La fortuna –diría yo, después de mi híbrida experiencia, radica en poder encontrar gozo en una variedad de géneros. Y aunque adelante me dedico a explicar mi trascendencia a través del rock, pido por favor que no se me malinterprete. Pues sin duda me convenzo de que algo grande habrá faltado a quien en su último día expire, por ejemplo, sin haberse permitido admirar en la magnificencia de la Tocata y Fuga de Bach; o dejar lágrima escapar, por la dulzura del Concierto de Violín de Mendelssohn; o admirar la mortalidad, en los lúgubres compases del Réquiem de Mozart. O explorar la fantasía con Gershwin, a través de su Rapsodia en Azul.
En el rock, sin embargo, encontré a un amigo generacional.

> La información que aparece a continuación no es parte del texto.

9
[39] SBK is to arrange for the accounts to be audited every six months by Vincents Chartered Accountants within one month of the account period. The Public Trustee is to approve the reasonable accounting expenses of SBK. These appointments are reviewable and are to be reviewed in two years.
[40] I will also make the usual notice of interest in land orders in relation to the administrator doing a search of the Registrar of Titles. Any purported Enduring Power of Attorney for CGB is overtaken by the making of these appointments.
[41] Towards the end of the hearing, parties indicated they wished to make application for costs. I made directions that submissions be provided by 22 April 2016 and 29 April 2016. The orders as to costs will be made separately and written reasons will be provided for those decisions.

Un compañero en esa fase personal que buscó la ventana para explorar. Porque sin buscar comparación -que al igual sería absurda-, es latente para mí, que el género moderno provee una adrenalina única para continuar en el camino, a veces a altas horas de la madrugada, para llegar de puerto a puerto. Los grandes del rock de los 70 y 80, definieron a mi generación. Ahora, cuarentones, cuando los escuchamos, los acordes llenos de armonías, melodías y melancolía, aún nos trasladan al drama y glamur que forjaron esa época. Y digo esto en celebración de un long play que marcó nuestra era. Verá que este fin de semana se cumplen 30 años desde que una banda desde Sheffield, en el Reino Unido, nos regalara largas horas de acordes y coros titulados como Hysteria.

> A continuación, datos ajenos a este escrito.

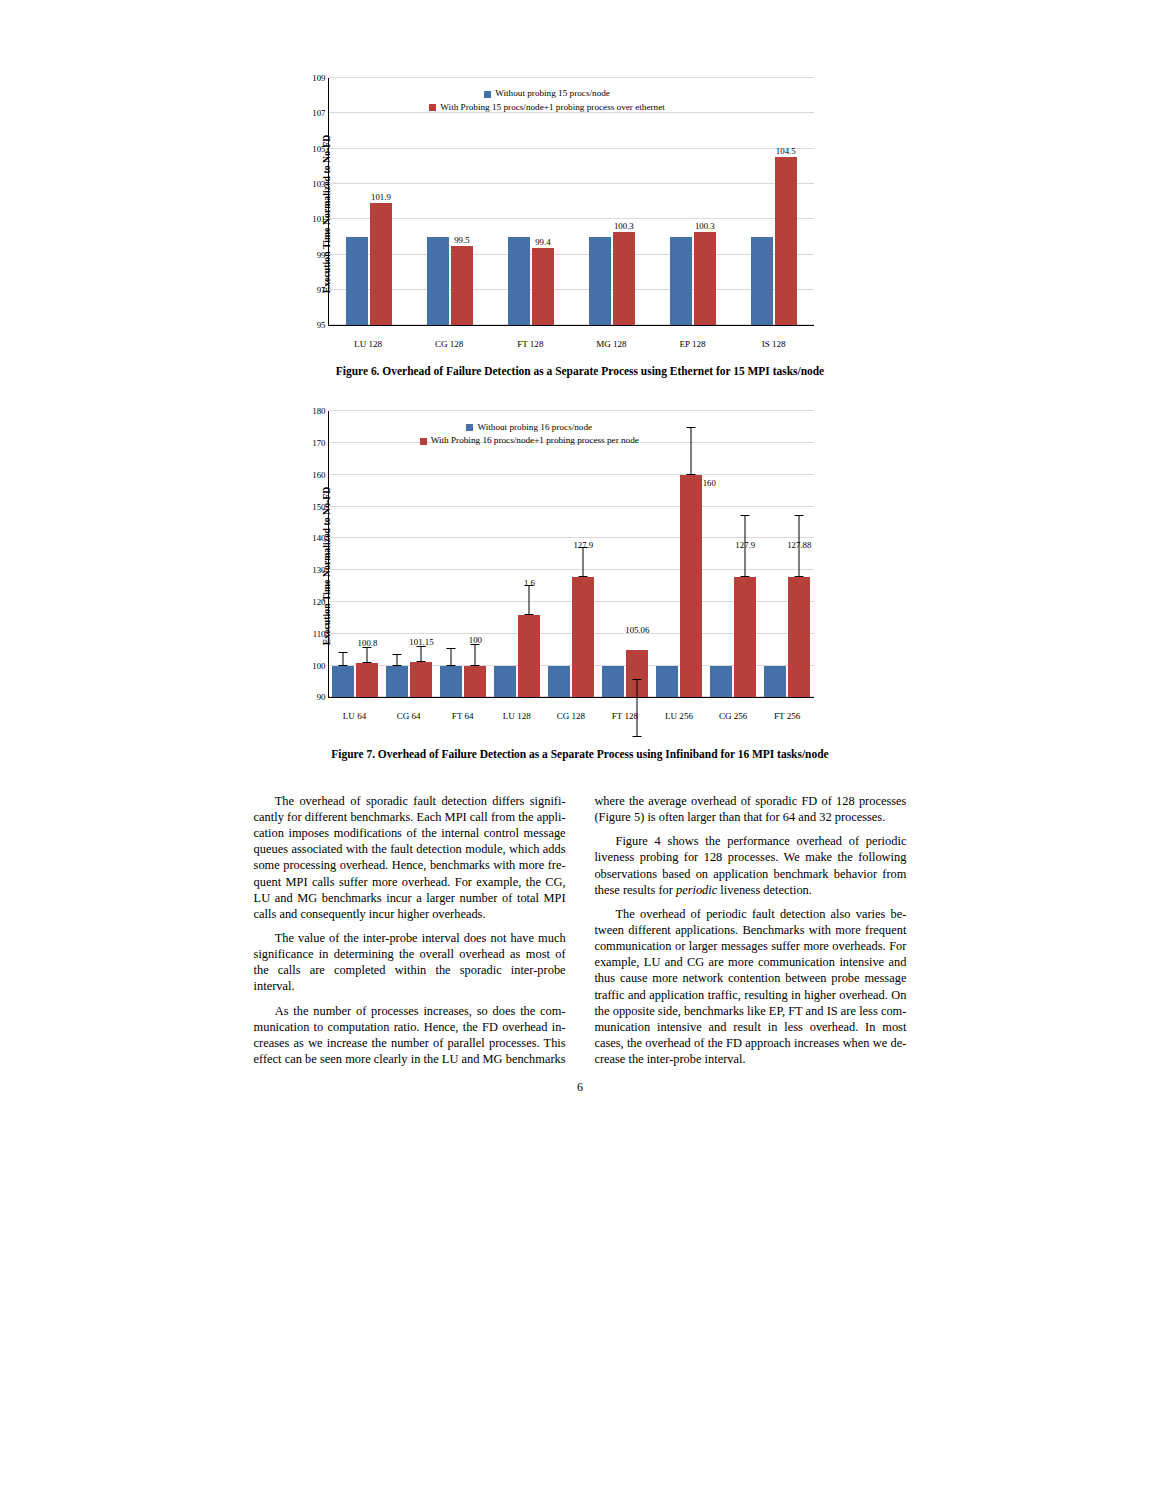Execution Time Normalized to No-FD
95
97
99
101
103
105
107
109
Without probing 15 procs/node With Probing 15 procs/node+1 probing process over ethernet
101.9
99.5
99.4
100.3
100.3
104.5
LU 128 CG 128 FT 128 MG 128 EP 128 IS 128
Figure 6. Overhead of Failure Detection as a Separate Process using Ethernet for 15 MPI tasks/node
Execution Time Normalized to No-FD
90
100
110
120
130
140
150
160
170
180
Without probing 16 procs/node With Probing 16 procs/node+1 probing process per node
100.8
101.15
100
1 6
127.9
105.06
160
127.9
127.88
LU 64 CG 64 FT 64 LU 128 CG 128 FT 128 LU 256 CG 256 FT 256
Figure 7. Overhead of Failure Detection as a Separate Process using Infiniband for 16 MPI tasks/node
The overhead of sporadic fault detection differs significantly for different benchmarks. Each MPI call from the application imposes modifications of the internal control message queues associated with the fault detection module, which adds some processing overhead. Hence, benchmarks with more frequent MPI calls suffer more overhead. For example, the CG, LU and MG benchmarks incur a larger number of total MPI calls and consequently incur higher overheads.
The value of the inter-probe interval does not have much significance in determining the overall overhead as most of the calls are completed within the sporadic inter-probe interval.
As the number of processes increases, so does the communication to computation ratio. Hence, the FD overhead increases as we increase the number of parallel processes. This effect can be seen more clearly in the LU and MG benchmarks where the average overhead of sporadic FD of 128 processes (Figure 5) is often larger than that for 64 and 32 processes.
Figure 4 shows the performance overhead of periodic liveness probing for 128 processes. We make the following observations based on application benchmark behavior from these results for periodic liveness detection.
The overhead of periodic fault detection also varies between different applications. Benchmarks with more frequent communication or larger messages suffer more overheads. For example, LU and CG are more communication intensive and thus cause more network contention between probe message traffic and application traffic, resulting in higher overhead. On the opposite side, benchmarks like EP, FT and IS are less communication intensive and result in less overhead. In most cases, the overhead of the FD approach increases when we decrease the inter-probe interval.
6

A veces siento una cierta traición a los grandes de la música. Pero para eso cito de nuevo a North, quien en su estudio encontró que tanto los aficionados a la música clásica como los del rock, comparten algo en común: ambos buscan lo dramático y lo teatral; comparten un cierto amor hacia aquello que es grandioso. Qué sabio North, en verdad. Y ¿quién diría? La música define las personas que somos. Así que –en acetato o en digital- le invito hoy a buscar su repertorio musical. Y después de echarle una ojeada, pregúntese a usted mismo: ¿Quién soy?